## Exercise goal:
Write out the entries below again, substituting "Наверх" for every instance of "Вернуться к началу". Leave everything else unchanged.

Dataset entries
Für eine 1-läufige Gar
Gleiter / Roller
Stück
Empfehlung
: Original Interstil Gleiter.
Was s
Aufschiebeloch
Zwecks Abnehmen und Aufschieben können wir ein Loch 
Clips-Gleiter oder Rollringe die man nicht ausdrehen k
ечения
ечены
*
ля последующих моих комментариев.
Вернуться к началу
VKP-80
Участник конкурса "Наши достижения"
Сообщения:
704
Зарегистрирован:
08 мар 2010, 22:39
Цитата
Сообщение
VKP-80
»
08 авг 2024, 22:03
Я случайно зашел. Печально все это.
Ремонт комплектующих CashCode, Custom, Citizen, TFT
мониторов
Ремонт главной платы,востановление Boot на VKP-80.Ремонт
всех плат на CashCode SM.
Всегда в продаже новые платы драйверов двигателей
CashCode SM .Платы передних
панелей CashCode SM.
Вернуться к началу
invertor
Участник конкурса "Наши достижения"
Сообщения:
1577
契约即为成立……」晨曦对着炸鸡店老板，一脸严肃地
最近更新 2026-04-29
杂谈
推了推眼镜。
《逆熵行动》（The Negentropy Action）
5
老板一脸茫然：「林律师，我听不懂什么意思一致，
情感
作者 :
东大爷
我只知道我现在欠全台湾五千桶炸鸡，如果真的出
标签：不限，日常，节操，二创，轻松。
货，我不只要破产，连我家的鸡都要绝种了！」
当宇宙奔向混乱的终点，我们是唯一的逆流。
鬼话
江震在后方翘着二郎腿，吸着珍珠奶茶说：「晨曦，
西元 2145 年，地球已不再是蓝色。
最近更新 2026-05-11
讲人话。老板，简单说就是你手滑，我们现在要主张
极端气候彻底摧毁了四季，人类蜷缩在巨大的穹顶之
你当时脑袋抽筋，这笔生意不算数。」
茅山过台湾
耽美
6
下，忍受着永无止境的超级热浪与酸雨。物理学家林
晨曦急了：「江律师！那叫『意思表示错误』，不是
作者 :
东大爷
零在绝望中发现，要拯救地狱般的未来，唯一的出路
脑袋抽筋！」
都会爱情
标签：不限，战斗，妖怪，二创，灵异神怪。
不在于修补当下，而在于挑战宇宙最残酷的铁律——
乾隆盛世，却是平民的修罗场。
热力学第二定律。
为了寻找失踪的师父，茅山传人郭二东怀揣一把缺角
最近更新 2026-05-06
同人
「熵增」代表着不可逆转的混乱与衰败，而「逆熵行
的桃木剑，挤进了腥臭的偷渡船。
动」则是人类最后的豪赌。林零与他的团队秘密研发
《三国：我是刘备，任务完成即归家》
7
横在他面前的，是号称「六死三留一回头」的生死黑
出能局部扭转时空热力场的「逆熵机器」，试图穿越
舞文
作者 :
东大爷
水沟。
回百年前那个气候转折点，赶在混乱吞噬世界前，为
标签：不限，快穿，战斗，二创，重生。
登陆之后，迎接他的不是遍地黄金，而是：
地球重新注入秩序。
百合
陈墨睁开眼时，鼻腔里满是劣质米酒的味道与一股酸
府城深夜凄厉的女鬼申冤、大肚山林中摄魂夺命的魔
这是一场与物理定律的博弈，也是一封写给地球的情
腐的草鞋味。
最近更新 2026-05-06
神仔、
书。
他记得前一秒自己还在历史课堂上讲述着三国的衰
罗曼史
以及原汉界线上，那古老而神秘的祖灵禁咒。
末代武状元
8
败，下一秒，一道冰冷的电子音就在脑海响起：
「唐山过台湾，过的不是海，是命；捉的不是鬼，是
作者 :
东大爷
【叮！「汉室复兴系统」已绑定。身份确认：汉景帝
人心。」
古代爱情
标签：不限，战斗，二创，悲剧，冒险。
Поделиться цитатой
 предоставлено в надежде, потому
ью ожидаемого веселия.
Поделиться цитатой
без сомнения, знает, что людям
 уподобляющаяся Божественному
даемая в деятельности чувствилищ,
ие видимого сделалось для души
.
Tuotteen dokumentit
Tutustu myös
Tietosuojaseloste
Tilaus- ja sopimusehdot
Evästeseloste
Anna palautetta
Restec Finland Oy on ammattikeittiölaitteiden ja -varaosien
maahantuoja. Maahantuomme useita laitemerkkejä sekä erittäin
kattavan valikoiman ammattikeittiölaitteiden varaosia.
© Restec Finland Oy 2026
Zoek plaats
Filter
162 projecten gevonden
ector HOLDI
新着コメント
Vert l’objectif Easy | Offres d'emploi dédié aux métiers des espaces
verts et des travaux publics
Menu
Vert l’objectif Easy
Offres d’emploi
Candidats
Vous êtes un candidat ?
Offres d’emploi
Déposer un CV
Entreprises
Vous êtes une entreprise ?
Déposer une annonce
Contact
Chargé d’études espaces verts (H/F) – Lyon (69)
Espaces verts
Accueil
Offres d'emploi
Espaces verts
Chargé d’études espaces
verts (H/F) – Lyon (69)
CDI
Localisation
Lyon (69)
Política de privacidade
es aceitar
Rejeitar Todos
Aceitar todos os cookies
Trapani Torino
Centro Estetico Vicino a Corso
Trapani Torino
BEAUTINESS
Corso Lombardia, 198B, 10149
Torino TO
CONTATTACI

## Answer box:
Für eine 1-läufige Gar
Gleiter / Roller
Stück
Empfehlung
: Original Interstil Gleiter.
Was s
Aufschiebeloch
Zwecks Abnehmen und Aufschieben können wir ein Loch 
Clips-Gleiter oder Rollringe die man nicht ausdrehen k
ечения
ечены
*
ля последующих моих комментариев.
Наверх
VKP-80
Участник конкурса "Наши достижения"
Сообщения:
704
Зарегистрирован:
08 мар 2010, 22:39
Цитата
Сообщение
VKP-80
»
08 авг 2024, 22:03
Я случайно зашел. Печально все это.
Ремонт комплектующих CashCode, Custom, Citizen, TFT
мониторов
Ремонт главной платы,востановление Boot на VKP-80.Ремонт
всех плат на CashCode SM.
Всегда в продаже новые платы драйверов двигателей
CashCode SM .Платы передних
панелей CashCode SM.
Наверх
invertor
Участник конкурса "Наши достижения"
Сообщения:
1577
契约即为成立……」晨曦对着炸鸡店老板，一脸严肃地
最近更新 2026-04-29
杂谈
推了推眼镜。
《逆熵行动》（The Negentropy Action）
5
老板一脸茫然：「林律师，我听不懂什么意思一致，
情感
作者 :
东大爷
我只知道我现在欠全台湾五千桶炸鸡，如果真的出
标签：不限，日常，节操，二创，轻松。
货，我不只要破产，连我家的鸡都要绝种了！」
当宇宙奔向混乱的终点，我们是唯一的逆流。
鬼话
江震在后方翘着二郎腿，吸着珍珠奶茶说：「晨曦，
西元 2145 年，地球已不再是蓝色。
最近更新 2026-05-11
讲人话。老板，简单说就是你手滑，我们现在要主张
极端气候彻底摧毁了四季，人类蜷缩在巨大的穹顶之
你当时脑袋抽筋，这笔生意不算数。」
茅山过台湾
耽美
6
下，忍受着永无止境的超级热浪与酸雨。物理学家林
晨曦急了：「江律师！那叫『意思表示错误』，不是
作者 :
东大爷
零在绝望中发现，要拯救地狱般的未来，唯一的出路
脑袋抽筋！」
都会爱情
标签：不限，战斗，妖怪，二创，灵异神怪。
不在于修补当下，而在于挑战宇宙最残酷的铁律——
乾隆盛世，却是平民的修罗场。
热力学第二定律。
为了寻找失踪的师父，茅山传人郭二东怀揣一把缺角
最近更新 2026-05-06
同人
「熵增」代表着不可逆转的混乱与衰败，而「逆熵行
的桃木剑，挤进了腥臭的偷渡船。
动」则是人类最后的豪赌。林零与他的团队秘密研发
《三国：我是刘备，任务完成即归家》
7
横在他面前的，是号称「六死三留一回头」的生死黑
出能局部扭转时空热力场的「逆熵机器」，试图穿越
舞文
作者 :
东大爷
水沟。
回百年前那个气候转折点，赶在混乱吞噬世界前，为
标签：不限，快穿，战斗，二创，重生。
登陆之后，迎接他的不是遍地黄金，而是：
地球重新注入秩序。
百合
陈墨睁开眼时，鼻腔里满是劣质米酒的味道与一股酸
府城深夜凄厉的女鬼申冤、大肚山林中摄魂夺命的魔
这是一场与物理定律的博弈，也是一封写给地球的情
腐的草鞋味。
最近更新 2026-05-06
神仔、
书。
他记得前一秒自己还在历史课堂上讲述着三国的衰
罗曼史
以及原汉界线上，那古老而神秘的祖灵禁咒。
末代武状元
8
败，下一秒，一道冰冷的电子音就在脑海响起：
「唐山过台湾，过的不是海，是命；捉的不是鬼，是
作者 :
东大爷
【叮！「汉室复兴系统」已绑定。身份确认：汉景帝
人心。」
古代爱情
标签：不限，战斗，二创，悲剧，冒险。
Поделиться цитатой
 предоставлено в надежде, потому
ью ожидаемого веселия.
Поделиться цитатой
без сомнения, знает, что людям
 уподобляющаяся Божественному
даемая в деятельности чувствилищ,
ие видимого сделалось для души
.
Tuotteen dokumentit
Tutustu myös
Tietosuojaseloste
Tilaus- ja sopimusehdot
Evästeseloste
Anna palautetta
Restec Finland Oy on ammattikeittiölaitteiden ja -varaosien
maahantuoja. Maahantuomme useita laitemerkkejä sekä erittäin
kattavan valikoiman ammattikeittiölaitteiden varaosia.
© Restec Finland Oy 2026
Zoek plaats
Filter
162 projecten gevonden
ector HOLDI
新着コメント
Vert l’objectif Easy | Offres d'emploi dédié aux métiers des espaces
verts et des travaux publics
Menu
Vert l’objectif Easy
Offres d’emploi
Candidats
Vous êtes un candidat ?
Offres d’emploi
Déposer un CV
Entreprises
Vous êtes une entreprise ?
Déposer une annonce
Contact
Chargé d’études espaces verts (H/F) – Lyon (69)
Espaces verts
Accueil
Offres d'emploi
Espaces verts
Chargé d’études espaces
verts (H/F) – Lyon (69)
CDI
Localisation
Lyon (69)
Política de privacidade
es aceitar
Rejeitar Todos
Aceitar todos os cookies
Trapani Torino
Centro Estetico Vicino a Corso
Trapani Torino
BEAUTINESS
Corso Lombardia, 198B, 10149
Torino TO
CONTATTACI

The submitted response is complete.